# TASK INSTRUCTIONS:
Give the number of lines in the data below containing the word "changes", with no other text.

-- INFORMATION PROVIDED follows --

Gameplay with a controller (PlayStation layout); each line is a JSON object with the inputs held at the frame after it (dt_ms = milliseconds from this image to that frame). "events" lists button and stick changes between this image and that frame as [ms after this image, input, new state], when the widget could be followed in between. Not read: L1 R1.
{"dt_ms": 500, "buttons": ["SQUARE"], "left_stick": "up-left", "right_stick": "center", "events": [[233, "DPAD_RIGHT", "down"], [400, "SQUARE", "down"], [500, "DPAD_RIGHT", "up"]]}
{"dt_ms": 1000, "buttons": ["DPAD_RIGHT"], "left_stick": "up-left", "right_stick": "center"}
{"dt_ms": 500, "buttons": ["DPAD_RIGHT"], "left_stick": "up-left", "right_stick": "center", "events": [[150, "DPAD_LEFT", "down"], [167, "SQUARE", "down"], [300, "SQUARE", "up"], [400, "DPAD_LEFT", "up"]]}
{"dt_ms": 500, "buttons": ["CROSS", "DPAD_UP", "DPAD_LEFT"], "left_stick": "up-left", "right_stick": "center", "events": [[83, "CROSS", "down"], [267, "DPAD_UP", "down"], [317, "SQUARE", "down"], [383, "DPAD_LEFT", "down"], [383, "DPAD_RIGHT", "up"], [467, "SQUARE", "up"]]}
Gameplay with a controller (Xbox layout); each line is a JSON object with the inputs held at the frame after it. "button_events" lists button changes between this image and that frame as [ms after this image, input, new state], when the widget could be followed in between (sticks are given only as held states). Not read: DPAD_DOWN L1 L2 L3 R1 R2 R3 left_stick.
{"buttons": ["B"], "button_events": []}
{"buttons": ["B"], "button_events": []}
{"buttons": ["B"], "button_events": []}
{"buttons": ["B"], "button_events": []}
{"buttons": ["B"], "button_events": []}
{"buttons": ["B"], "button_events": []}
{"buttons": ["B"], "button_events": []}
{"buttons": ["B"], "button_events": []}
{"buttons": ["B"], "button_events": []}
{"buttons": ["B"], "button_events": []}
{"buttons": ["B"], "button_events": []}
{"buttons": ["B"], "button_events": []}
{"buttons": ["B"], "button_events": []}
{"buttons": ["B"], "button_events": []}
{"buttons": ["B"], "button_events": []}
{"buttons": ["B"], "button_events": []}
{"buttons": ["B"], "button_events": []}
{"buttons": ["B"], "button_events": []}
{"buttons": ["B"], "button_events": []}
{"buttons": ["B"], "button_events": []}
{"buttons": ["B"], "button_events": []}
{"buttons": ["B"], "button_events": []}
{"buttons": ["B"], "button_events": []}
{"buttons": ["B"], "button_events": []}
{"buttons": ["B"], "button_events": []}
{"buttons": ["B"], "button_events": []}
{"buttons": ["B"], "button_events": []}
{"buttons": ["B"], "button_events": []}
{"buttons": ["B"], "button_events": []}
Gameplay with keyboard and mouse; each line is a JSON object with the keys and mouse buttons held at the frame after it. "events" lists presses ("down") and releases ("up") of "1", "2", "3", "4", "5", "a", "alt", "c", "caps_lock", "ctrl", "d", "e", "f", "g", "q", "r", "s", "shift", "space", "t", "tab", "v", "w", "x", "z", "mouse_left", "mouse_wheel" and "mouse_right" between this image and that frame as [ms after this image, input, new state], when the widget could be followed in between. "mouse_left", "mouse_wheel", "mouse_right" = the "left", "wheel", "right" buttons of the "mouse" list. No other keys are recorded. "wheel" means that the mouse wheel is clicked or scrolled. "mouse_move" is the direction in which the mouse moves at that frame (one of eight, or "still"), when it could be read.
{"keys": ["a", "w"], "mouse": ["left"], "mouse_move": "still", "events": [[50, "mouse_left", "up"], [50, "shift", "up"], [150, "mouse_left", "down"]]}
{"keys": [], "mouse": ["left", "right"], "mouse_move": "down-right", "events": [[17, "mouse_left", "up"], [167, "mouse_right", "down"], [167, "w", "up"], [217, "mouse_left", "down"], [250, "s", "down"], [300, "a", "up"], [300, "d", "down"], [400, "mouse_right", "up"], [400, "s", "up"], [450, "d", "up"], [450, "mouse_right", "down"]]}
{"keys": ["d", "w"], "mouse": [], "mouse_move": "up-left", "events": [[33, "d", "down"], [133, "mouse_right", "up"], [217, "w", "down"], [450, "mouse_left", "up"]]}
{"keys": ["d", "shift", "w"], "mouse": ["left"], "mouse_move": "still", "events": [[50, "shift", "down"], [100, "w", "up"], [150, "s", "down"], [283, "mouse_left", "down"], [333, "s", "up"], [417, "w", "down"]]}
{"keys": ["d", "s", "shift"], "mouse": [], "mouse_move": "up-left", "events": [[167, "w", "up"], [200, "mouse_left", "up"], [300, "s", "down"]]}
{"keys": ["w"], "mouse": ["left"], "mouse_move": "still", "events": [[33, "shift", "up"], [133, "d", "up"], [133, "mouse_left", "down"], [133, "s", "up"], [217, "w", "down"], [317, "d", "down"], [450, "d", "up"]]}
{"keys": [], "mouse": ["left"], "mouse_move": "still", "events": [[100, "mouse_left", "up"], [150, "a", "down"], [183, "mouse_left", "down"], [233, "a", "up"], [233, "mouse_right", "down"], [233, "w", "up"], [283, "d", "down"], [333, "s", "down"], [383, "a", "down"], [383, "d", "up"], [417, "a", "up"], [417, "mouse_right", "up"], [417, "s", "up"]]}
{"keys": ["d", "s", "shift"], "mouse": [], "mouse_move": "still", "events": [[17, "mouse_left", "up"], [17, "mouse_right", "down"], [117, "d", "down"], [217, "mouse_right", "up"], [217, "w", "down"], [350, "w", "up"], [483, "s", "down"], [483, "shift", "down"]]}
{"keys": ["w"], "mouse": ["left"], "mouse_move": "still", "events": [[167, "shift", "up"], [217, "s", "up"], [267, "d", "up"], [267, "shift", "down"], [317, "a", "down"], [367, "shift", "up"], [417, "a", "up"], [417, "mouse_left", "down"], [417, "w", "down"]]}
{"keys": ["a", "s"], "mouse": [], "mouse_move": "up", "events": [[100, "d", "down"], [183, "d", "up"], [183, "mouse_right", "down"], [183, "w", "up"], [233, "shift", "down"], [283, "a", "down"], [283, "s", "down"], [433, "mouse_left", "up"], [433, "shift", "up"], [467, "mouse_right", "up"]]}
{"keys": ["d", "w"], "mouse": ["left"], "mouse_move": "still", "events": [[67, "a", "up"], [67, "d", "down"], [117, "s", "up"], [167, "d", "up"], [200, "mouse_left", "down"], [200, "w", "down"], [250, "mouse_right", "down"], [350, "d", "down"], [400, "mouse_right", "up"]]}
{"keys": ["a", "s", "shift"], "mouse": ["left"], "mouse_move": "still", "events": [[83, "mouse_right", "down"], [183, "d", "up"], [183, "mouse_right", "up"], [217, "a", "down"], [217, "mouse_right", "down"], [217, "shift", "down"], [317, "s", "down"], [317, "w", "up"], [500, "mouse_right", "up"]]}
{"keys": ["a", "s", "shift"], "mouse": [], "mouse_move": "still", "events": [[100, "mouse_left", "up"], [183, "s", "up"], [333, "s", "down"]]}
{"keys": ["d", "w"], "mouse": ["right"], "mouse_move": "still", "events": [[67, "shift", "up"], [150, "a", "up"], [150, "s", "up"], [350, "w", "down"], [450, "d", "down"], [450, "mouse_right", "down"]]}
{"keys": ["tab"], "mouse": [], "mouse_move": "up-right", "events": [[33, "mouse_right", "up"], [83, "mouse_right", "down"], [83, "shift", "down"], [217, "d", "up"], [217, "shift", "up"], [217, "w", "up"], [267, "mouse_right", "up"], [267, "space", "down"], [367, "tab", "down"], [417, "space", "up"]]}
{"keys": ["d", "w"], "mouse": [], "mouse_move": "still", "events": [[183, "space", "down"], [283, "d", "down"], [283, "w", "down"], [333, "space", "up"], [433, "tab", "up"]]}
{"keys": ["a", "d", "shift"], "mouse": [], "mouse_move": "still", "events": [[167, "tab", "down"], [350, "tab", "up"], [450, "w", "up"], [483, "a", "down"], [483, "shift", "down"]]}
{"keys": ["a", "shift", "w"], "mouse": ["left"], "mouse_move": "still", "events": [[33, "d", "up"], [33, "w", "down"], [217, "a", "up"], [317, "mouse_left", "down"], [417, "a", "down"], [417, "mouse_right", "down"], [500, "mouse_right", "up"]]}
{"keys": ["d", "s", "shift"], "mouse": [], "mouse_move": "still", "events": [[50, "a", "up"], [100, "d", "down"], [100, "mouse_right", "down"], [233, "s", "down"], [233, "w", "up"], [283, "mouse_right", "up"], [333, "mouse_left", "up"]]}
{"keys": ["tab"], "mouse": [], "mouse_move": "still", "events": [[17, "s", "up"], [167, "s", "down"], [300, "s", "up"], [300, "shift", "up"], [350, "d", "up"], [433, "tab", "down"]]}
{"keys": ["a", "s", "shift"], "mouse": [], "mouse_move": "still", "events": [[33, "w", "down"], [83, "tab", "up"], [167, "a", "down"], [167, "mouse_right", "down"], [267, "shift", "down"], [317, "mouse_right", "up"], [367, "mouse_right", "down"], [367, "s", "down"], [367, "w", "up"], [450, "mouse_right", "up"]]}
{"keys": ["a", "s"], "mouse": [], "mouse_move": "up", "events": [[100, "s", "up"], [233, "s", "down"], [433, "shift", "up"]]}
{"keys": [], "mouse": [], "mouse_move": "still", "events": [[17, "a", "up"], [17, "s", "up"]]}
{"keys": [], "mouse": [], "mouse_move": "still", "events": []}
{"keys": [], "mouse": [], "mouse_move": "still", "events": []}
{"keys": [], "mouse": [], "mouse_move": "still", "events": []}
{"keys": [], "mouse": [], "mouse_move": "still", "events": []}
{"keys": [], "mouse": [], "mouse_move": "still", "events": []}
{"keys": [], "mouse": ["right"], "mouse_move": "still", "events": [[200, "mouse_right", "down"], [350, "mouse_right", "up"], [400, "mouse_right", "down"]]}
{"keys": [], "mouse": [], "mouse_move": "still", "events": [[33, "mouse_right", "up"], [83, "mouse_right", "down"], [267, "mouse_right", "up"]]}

-- INFORMATION PROVIDED concluded --

# EXERCISE RESPONSE:
2